Science & Technology

Anaplan delivers mixed results: a smaller-than-expected loss on lower revenue

Anaplan Inc. delivered a mixed bag of fiscal fourth-quarter results today, beating estimates on earnings but missing on revenue.

Even so, its stock stayed flat in after-hours trading, having gained amid a wider run up in the Nasdaq index earlier in the day.

The company reported a net loss of $42.04 million, amounting to a loss of seven cents per share. Revenue for the period rose 25% from a year ago, to $122.5 million. Wall Street was looking for a bigger loss of 11 cents per share, albeit on higher sales of $154.71 million. Anaplan’s full fiscal 2021 revenue rose 29% from fiscal 2020, to $447.8 million.

Anaplan Chief Executive Frank Calderoni (pictured) said the company delivered solid execution in fiscal 2021 and saw steady new customer growth in the final quarter. “We are seeing a rising demand for rapid scenario-based planning as our customers are looking for the best way to plan for an uncertain and unpredictable future,” he said.

When it comes to business planning, there are few that compete with Anaplan. The company sells an enterprise platform that’s versatile enough for all kinds of business planning purposes. Its offering is centered on an in-memory database and calculation engine called HyperBlock that enables customers to organize and analyze disparate sets of data quickly from finance, human resources, sales and other business operations.

One key advantage of Anaplan’s platform, which is available on Amazon Web Services Inc.’s public cloud, as well as Google Cloud, is its Excel-style functionality, which helps make it more accessible to ordinary business workers. The software includes modules to help make data-driven decisions in key areas such as budgeting, demand, quota and workforce planning, planning and forecasting, commission calculation, financial consolidation and profitability modeling, for example.

Demand for Anaplan’s software appears to be fairly solid, if the company’s growth metrics are any indication. For one, Anaplan said, its fourth-quarter subscription revenue came to $112.6 million, up 26%.

Meanwhile, its remaining performance obligation grew by 25% from a year ago to $818 million. RPO represents the total future performance obligations arising from contractual relationships. In other words, it’s the sum of the invoice amount and future amounts not yet invoiced for contracts with customers.

Anaplan also reported a dollar-based net expansion rate of 114%, representing the percentage of business it has been able to keep and expand over the last year.

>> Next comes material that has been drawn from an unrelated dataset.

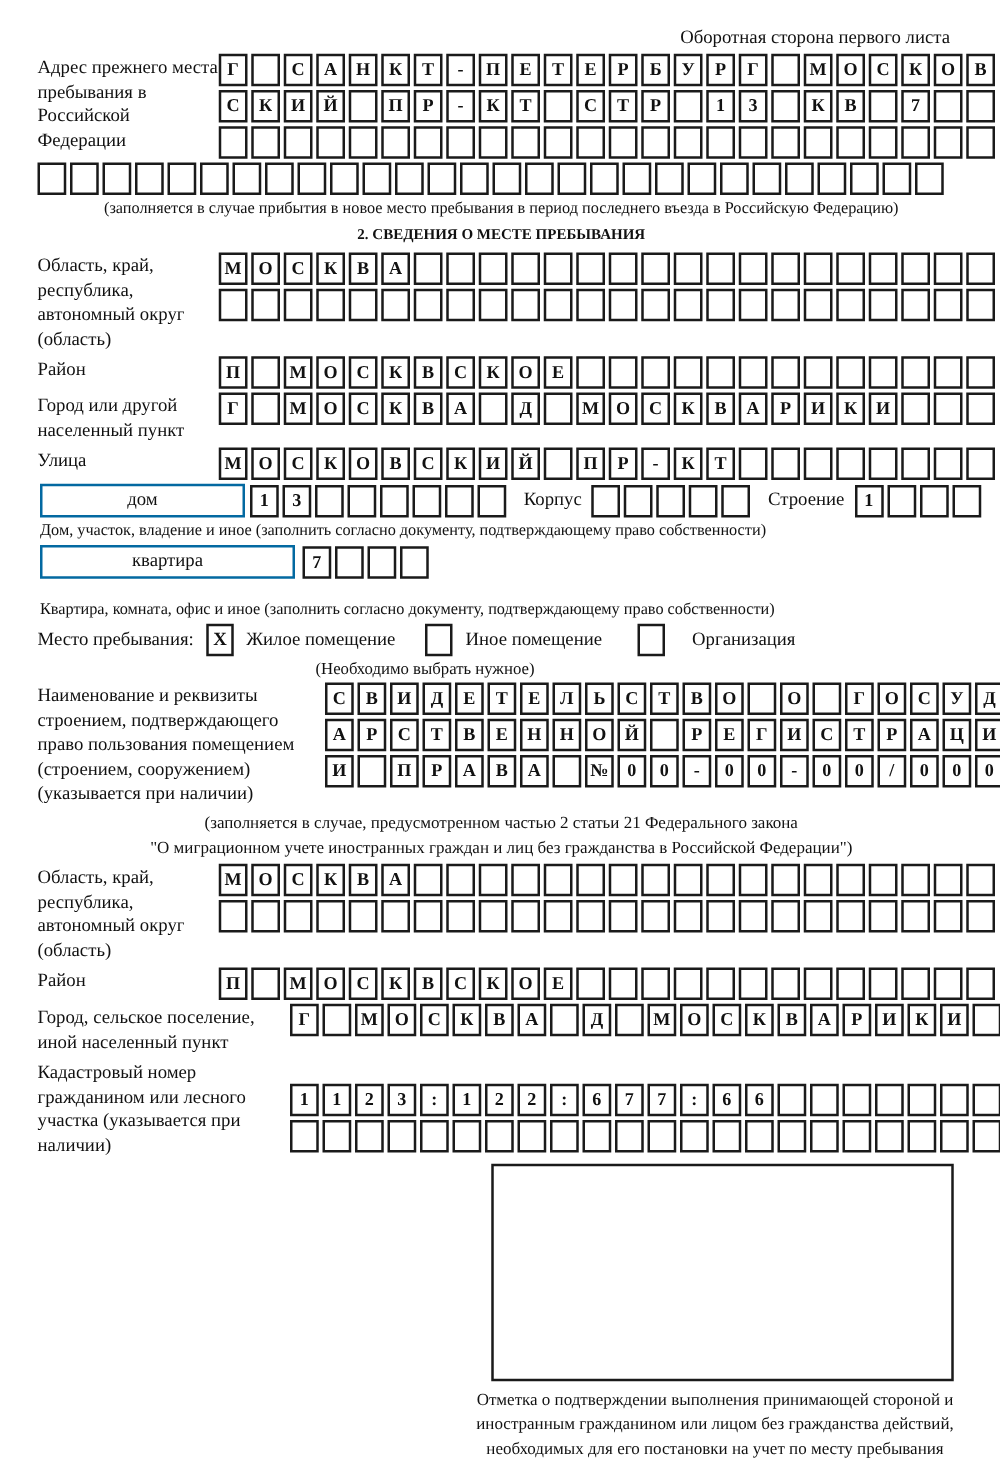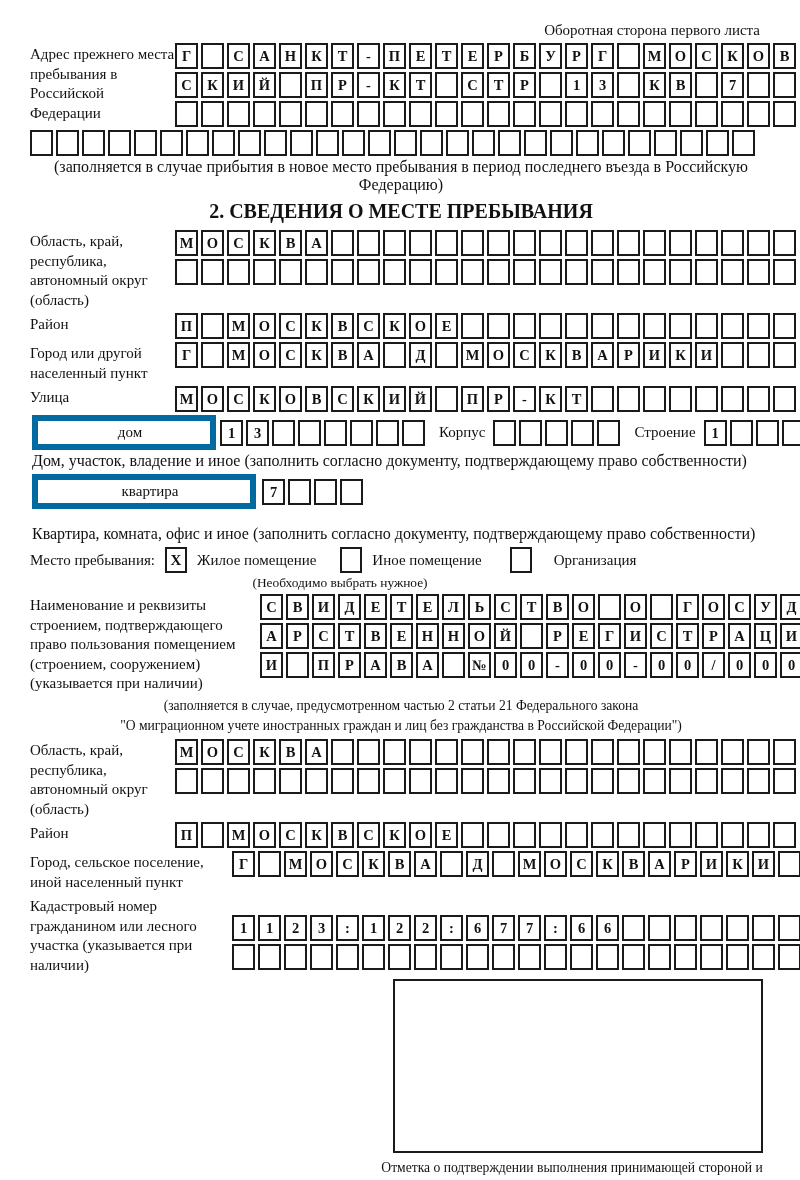"(заполняется в случае прибытия в" .caption { font-size: 16px -> 13px }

Positive growth aside, Anaplan’s outlook for the next quarter and full year was somewhat less encouraging. For the first quarter of fiscal 2022, Anaplan is expecting revenue of between $126.5 and $127.5 million, which is some way off Wall Street’s forecast of $163.47 million.

Anaplan did at least update its fiscal 2022 guidance, saying it now expects total revenue for the year of $550 million to $555 million, up from a previous range of $545 million to $550 million.